Laptops and notebooks are great for portable computing, but when you need the heavy artillery, you hare mostly out of luck. Unless you have one of those high performance gaming laptops that are so heavy and hot (literally) they might as well be desktops. Or you can back this Kickstarter almost ominously named the Wolfe, which gives Macs, MacBooks, or really any computer with a Thunderbolt 2 or 3 port, the graphics processing power to drive games as well as virtual reality experiences.
While some laptops do boast of discrete and somewhat more powerful graphics chips inside, they are still no match for the muscle of a full-fledged desktop graphics card, even a “half” card like the NVIDIA GTX 950. Of course, because of their size and the heat they generate, it is fatal to have these inside laptops. Lately, there has been a growing number of “graphics amplifiers” that allow some laptops to harness the power of an external graphics card, or cards, sitting in a box of its own. But aside from sometimes being vendor-specific, these booster all have one critical flaw: they don’t support Macs.
Apple has a very standard set of hardware features for every Mac computer, desktop or laptop, and very few of them cater to high-end gaming. This limitation is what caused Oculus founder Palmer Luckey to leave out Macs in the VR dust. As neither Apple nor Oculus have expressed interest in fixing the situation, a trio of Harvard “computer science concentrators” got together to create the Wolfe.
The concept behind the Wolfe is similar to other graphics boosters/amplifiers now in the market. You have an enclosure for a desktop-grade graphics card, which adds its own power to a computer’s CPU. The communication between The Wolfe and a computer happens via Thunderbolt. Thunderbolt 3 is recommended, but a special Thunderbolt 2 Kickstarter-only edition will be available to backers.

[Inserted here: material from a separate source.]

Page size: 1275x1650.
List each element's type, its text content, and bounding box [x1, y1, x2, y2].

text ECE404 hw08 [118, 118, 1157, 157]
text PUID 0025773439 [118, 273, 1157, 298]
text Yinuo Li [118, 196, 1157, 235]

The difference is that the Wolfe is designed with MacBooks in mind. Its enclosure is even designed to reflect that ideal: smaller, classier, more portable. In exchange, however, the Wolfe only works with the half-sized NVIDIA GTX 950 and 970 cards. You can, however, connect as many Wolfes as you have Thunderbolt ports. Presuming the software you’re using supports multiple GPUs.
Right now, the Wolfe allows MacBooks to support Oculus Rift but only via dual-booting Windows. Its creators Wolfepack are hoping to get native support for VR applications, which will require some cooperation with the likes of Oculus or HTC. A regular Wolfe with a GTX 950 will set you back $445 while a Wolfe Pro and its GTX 970 goes for $599. With still 28 days to go, this Kickstarter has already reached four times its funding goal, perhaps showing the demand for such a peripheral, especially among Apple’s faithful.